Arrivava allora il momento in cui il cretino di turno proponeva il gioco della spazzola. E si presentava proprio dall’innamorato cotto dandogli la spazzola quando lui stava per avvicinarla ancora di più… mentre il braccio sinistro stava lasciando la mano e cingere il fianco, assieme al destro, per non lasciarle via di scampo. Quel tocco sulla spalla, con la spazzola, lo risvegliava… il tempo di mandare al diavolo l’imbecille che aveva osato interrompere quel sogno che stava per diventare realtà… Lei si staccava, forse a malincuore, e stringendo le spalle si metteva a ballare con un altro… Ma a costui, immediatamente, veniva riconsegnata la spazzola, con lo sguardo serio che gli faceva capire di girare al largo! Riconquistata la dama, entrambi si mettevano a ridere. Poi lei pronunciava la frase: “Che caldo qui dentro! Andiamo fuori a prendere un po’ d’aria?”. Ma certo!!!
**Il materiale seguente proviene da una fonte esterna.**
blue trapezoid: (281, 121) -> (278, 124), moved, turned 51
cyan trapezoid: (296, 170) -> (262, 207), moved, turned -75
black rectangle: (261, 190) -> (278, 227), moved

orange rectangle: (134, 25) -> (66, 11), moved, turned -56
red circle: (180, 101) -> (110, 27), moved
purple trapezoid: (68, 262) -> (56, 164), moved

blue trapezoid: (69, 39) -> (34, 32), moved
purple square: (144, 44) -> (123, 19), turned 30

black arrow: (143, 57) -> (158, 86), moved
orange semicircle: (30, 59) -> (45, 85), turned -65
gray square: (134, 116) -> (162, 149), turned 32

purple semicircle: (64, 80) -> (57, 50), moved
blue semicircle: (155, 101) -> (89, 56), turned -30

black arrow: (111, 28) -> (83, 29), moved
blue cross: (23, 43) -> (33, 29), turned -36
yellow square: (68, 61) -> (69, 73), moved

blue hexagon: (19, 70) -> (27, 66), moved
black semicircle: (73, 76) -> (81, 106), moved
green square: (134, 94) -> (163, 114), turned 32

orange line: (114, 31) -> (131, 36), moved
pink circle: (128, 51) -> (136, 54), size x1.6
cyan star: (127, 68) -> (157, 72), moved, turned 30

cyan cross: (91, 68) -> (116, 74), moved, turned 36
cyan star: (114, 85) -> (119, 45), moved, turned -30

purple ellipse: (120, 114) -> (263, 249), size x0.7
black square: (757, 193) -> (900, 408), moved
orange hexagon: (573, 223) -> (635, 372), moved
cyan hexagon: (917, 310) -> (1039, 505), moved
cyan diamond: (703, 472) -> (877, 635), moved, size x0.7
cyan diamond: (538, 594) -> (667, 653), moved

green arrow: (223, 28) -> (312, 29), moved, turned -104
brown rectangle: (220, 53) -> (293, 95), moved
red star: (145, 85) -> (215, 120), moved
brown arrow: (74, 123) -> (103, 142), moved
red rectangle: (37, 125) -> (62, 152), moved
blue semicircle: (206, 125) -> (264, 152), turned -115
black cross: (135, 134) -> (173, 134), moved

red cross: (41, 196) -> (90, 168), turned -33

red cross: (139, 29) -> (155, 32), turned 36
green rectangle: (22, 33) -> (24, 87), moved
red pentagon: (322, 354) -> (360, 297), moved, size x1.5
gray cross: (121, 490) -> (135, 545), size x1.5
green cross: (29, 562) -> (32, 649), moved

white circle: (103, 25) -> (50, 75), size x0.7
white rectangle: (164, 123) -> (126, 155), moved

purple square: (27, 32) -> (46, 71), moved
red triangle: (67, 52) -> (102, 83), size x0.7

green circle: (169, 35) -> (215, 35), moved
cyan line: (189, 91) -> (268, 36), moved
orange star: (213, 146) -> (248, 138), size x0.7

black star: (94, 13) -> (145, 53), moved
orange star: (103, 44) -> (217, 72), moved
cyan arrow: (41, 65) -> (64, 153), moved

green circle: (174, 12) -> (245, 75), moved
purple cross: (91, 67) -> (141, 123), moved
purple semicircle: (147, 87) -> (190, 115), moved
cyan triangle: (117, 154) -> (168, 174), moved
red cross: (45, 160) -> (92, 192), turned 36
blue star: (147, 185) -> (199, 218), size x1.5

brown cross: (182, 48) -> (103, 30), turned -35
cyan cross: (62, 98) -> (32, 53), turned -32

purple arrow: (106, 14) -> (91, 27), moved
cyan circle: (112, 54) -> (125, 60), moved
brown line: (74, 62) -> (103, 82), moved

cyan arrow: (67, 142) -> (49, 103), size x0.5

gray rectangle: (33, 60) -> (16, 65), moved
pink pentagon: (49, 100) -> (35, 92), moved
Dopo una serie di lenti, che loro non avevano ascoltato perché immersi nelle loro discussioni che avrebbero portato lontano, la musica cambiava, e anche chi non faceva coppia aveva la possibilità di ballare, in gruppo! Poi, il successo dell’anno, con Giuliano e i Notturni che intonavano il loro Ballo di Simone. Qualcuno usciva a chiamare chi si era appartato, con la scusa del caldo o per prendere un po’ d’aria. “Venite dentro, ballate… c’è il Ballo di Simone!”. Lui, facendole gli occhi di triglia, si lasciava andare ad una battuta: “Simone? E chi è? Lo conosci tu a questo Simone?” Ma lei lo portava dentro, nella stanza, nella quale tutti si dimenavano con le mani in alto: “Si, dai, balliamo, muoviamoci un po’…”… E così riapparivano. Era lei, più piccola di lui, quella ritenuta ingenua, che doveva mostrare a tutti la sua preda!